The curriculum would vary by grade level. For students in kindergarten through third grade instruction would focus on social and emotional learning, and understanding inappropriate touching and safety.

For students in grades four through twelve, it would cover a range of topics, including choosing healthy behaviors and relationships, health care and prevention resources, the development of meaningful relationships and avoidance of exploitative relationships and affirmative consent. 

Parents would be able to choose to exclude their students from sexual health education. 

Public schools would be required to provide this education in grades six through twelve beginning in the 2021-22 school year.

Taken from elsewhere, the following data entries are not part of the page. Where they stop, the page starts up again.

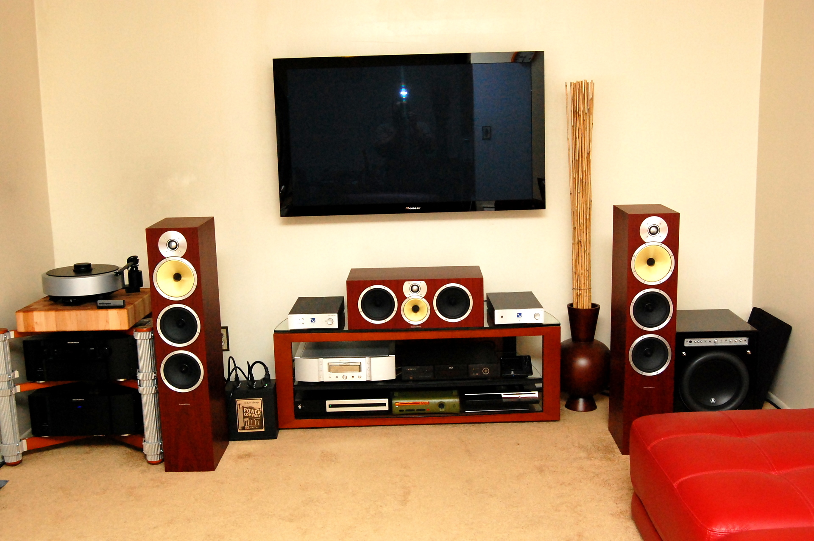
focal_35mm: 39
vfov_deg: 34.1
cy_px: 270
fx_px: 881
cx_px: 407
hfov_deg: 49.6
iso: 1600
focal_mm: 26
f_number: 8
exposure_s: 1/125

Then all grades would need to receive the instruction by the 2022-23 school year. 

There would also be a requirement for how often students must receive the instruction. 

School districts would need to provide comprehensive sexual health education at least once to students in kindergarten through third grade, once to students in grades four through five, twice to students in grades six through eight, and twice to students in grades nine through twelve. 

Referendum 90 was originally Senate Bill 5395, which was passed by the Legislature and signed by Gov. Jay Inslee in March. But it did not go into law because opponents gathered enough signatures to get the bill on the November ballot. 

Opponents argue the measure goes too far when it comes to teaching younger students about sex. They also say the measure would mean parents and local elected representatives would have little input in determining how they want their kids to be taught. 

Supporters of the measure say it's a needed curriculum to help students, especially younger students, understand how to respect personal boundaries, ask for consent, and learn how to say and receive a "no." They also say the instruction will help give students experiencing abuse the needed tools to seek help.